**Task description**
Could you restate exactly the lines that begin at the line with "Brasil (Português)" and end at the final line of the data?

····················

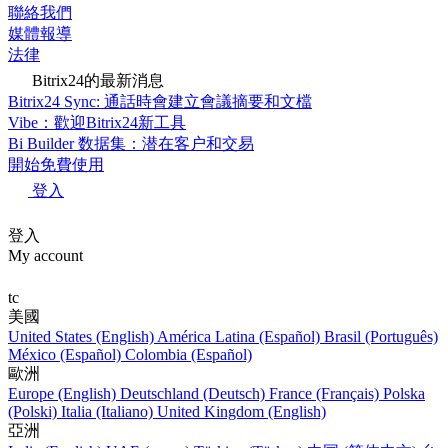
聯絡我們
媒體報導
法律
Bitrix24的最新消息
Bitrix24 Sync: 通話時會建立會議摘要和文檔
Vibe：歡迎Bitrix24新工具
Bi Builder 数据集：潜在客户和交易
開始免費使用
登入
登入
My account
tc
美國
United States (English)
América Latina (Español)
Brasil (Português)
México (Español)
Colombia (Español)
歐洲
Europe (English)
Deutschland (Deutsch)
France (Français)
Polska
(Polski)
Italia (Italiano)
United Kingdom (English)
亞洲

····················

**Exercise solution**
Brasil (Português)
México (Español)
Colombia (Español)
歐洲
Europe (English)
Deutschland (Deutsch)
France (Français)
Polska
(Polski)
Italia (Italiano)
United Kingdom (English)
亞洲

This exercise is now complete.